I haven’t written about woodworking for some time for reasons that I have tried to explain in prior posts. I would also add that I have been woodworking less, but I have hardly stopped. Considering that I have no real need for any new furniture, and there are only so many small boxes a person can make before they become a burden, much of my woodworking has revolved around home maintenance.
In the meanwhile, I have restored, or have attempted to restore, a large number of old tools, most of which I have given away, a select few which I’ve kept for myself to use, and some others which were beyond the normal range of repair that still have a nice appearance I’ve used as decorations on bookshelves. And it is these repairs that I want to write about briefly if for no other reason than to help out people who may be attempting a tool restoration. And it doesn’t hurt that these sporadic posts may add a Bobby Fischer-esque mystique to my once too great and now too diminished popularity (with apologies to John Dickinson).
But it is Sargent transitional planes that I would like to speak of…
To date I have restored five Sargent transitional planes to various states of workability, one jointer and four jacks. Do they all work? Yes. Would any of them be a “go-to” tool? Not even close. All of these planes were in some level of disrepair when I received them, some bad, some worse, but all needing a decent amount of work. While I cannot claim to be an expert or even accomplished tool restorer, I do know enough to repair an old tool into working condition in most cases. I’ve found Sargent transitional planes to be by far the most difficult hand planes to restore that I’ve come across. Initially I’ve chalked this up to both the nature and age of these planes, but after a few years I’ve come to the conclusion that maybe Sargent transitional planes just aren’t very good. So when a friend had me look at a Sargent transitional smoother that appeared to me to be barely used, I went against my better judgment and decided to give it a try.

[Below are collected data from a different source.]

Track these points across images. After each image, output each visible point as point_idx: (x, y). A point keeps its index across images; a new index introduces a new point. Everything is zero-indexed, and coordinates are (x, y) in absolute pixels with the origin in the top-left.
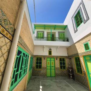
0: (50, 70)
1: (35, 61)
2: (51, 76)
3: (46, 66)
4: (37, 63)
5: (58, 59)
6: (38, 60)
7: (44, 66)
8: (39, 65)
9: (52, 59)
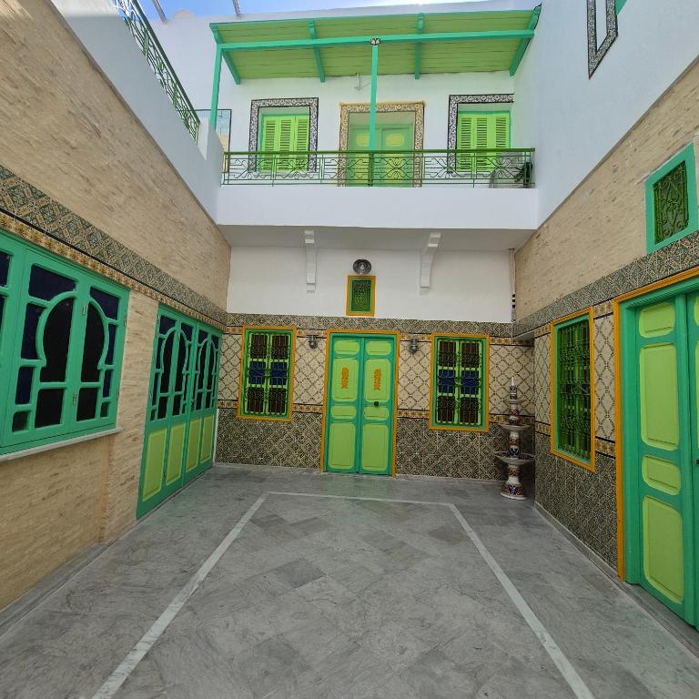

Initially the plane was very dirty and had a dull coating of rust over the entire metal portion of the tool. Like every other Sargent I’ve come across, the wood body portion of the plane was unrefined but serviceable. But I was very pleasantly surprised to see the mouth of the plane pretty tight, and the iron I could see had never been ground or sharpened. I took apart the plane, which was a little difficult considering all of the threads were rusted, but I was careful to be very gentle. As the metal parts were soaking I got to working on the iron. The initial grinding was done on a powered grinder. I flattened the back using 220g sandpaper, 1000g diasharp plate, and an 8000g Waterstone. The bevel was worked on with the same sequence minus the sandpaper. I finished it all off with a charged leather strop. Happily, the iron sharpened up beautifully, and it only took around 30 minutes to go from rust to razor. With this early victory my hopes were up. So after cleaning up the other plane parts and reassembling the tool I clamped it in the vice and flattened the sole, which didn’t take much work because it was actually in pretty good shape to begin with. Once again I disassembled the plane and gave the threads another gentle cleaning and applied some 3-in-1 oil on all of the moving parts, and this is where the plane reverted to the Sargent planes I’ve come to know and dislike.
Every Sargent transitional plane I’ve come across adjusted roughly and this one was no exception despite being the cleanest one I’ve ever dealt with. I always blamed the adjustment screws, which I’ve found to be a bit rough, but, I believe I’ve finally discovered the real issue with Sargent transitional planes: the lever cap. The lever caps on these planes are quite frankly junk. Before, I blamed the poor lever cap performance on beat up frogs and chewed up bevels, but with this plane both the metal and wood portion of the frog were in pretty good shape. As with other Sargent transitional planes I’ve used, the lever cap would not properly clamp even though I had the cap screw perfectly clean and threading smoothly. This has been the same problem I’ve had with all of my Sargent restorations: the cap is too loose, turn the cap screw a hair, the cap is too tight for a smooth adjustment of the iron. In fairness, I was able to get the Sargent adjusted to the point where it took transparent and even shavings, but it took an unacceptable amount of time and effort, and each time I readjusted the plane it took several minutes of fussing with the tool to get it to work properly again. In comparison, I retrieved both my coffin smoother and plain Jane Stanley #4, both of which needed extensive restoration work when I received them, and in a matter of seconds both were adjusted and taking beautiful shavings.
So in short my advice is to stay away from Sargent transitional planes if you are looking for a tool to restore to top working order. A basic Stanley #4 is a far better option, and if you are looking for “wood on wood” planing stick with a traditional wedge based plane such as a coffin smoother. While the idea behind transitional planes may be sound: wood on wood planing with the adjustment ease of a metal bodied plane-I have found these planes lacking in several areas, the lever cap being the most obvious defect. I finished up the restoration yesterday, at least as far as I am planning on restoring it. The plane does work decently, but I can say with utter certainty that Sargent transitional planes are not worth the effort to restore.